Israel hält sich nicht daran
Die USA sind mit Israel in den Iran-Krieg gezogen. Auf pakistanische Vermittlung gibt es nun einen Waffenstillstand. Aber Israel hält sich nicht daran und bombardiert Siedlungen im Süd-Libanon.
Die israelische Regierung will offenbar alles tun, um den fragilen Waffenstillstand zu sabotieren und die Hisbollah zu schwächen. Dabei nimmt Israel auch zivile Ziele ins Visier und trägt den Krieg in den Libanon. „Wir waren nicht bei den Verhandlungen; uns betrifft das Ergebnis nicht“, scheint die Meinung der israelischen Regierung zu sein. In dieser Regierung sitzen gefährliche Kriegstreiber.
Prompt droht der Iran mit einem Ausstieg aus dem Waffenstillstandspakt. Zwangsläufig, logisch. Die USA lassen sich an der Nase herumführen. Trump 2.0 hat schlampig verhandelt.
Ich habe bereits heute früh von der Soll-Bruchstelle Libanon geschrieben.

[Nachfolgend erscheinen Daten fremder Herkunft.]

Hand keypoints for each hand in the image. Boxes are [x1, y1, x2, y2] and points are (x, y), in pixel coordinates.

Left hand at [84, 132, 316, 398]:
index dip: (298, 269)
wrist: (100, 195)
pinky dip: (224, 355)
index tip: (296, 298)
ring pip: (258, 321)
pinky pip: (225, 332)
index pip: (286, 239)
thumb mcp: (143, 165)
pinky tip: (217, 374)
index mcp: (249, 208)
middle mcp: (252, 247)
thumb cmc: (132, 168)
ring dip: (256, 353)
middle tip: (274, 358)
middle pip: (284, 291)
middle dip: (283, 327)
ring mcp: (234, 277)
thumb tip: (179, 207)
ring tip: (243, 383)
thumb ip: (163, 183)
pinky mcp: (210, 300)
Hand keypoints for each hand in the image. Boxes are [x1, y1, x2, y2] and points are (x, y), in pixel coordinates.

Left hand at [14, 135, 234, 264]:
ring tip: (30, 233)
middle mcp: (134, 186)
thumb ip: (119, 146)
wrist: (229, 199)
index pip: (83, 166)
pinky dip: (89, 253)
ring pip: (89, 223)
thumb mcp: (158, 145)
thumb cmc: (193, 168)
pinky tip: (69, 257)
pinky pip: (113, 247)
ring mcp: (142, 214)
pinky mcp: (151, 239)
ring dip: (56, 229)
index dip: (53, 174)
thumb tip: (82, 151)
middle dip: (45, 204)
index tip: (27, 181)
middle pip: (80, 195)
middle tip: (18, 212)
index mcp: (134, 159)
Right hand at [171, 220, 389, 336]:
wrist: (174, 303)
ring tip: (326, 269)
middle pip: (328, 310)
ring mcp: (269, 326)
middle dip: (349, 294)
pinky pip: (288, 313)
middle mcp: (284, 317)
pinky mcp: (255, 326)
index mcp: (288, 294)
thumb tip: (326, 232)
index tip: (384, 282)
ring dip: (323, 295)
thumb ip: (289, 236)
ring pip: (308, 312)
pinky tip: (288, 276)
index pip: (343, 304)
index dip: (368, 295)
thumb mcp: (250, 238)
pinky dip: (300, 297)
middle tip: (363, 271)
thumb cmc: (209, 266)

Ich habe nicht geahnt, dass sie so schnell in Anspruch genommen wird.
Weltweite Kritik an Trump 2.0
Trump 2.0 muss sich einer globalen Kritik stellen; er hat offenbar jedes Maß und Ziel an Formulierung oder „Argument“ verloren. Der UNO-Hochkommissar, der Papst, der UNO-Generalsekretär zeigen sich angewidert; US-intern gibt es Forderungen nach einem Amtsenthebungsverfahren. Offenbar wird es auch immer mehr Republikanern klar, welche überdimensionale Inkompetenz sie in das Amt gewählt haben.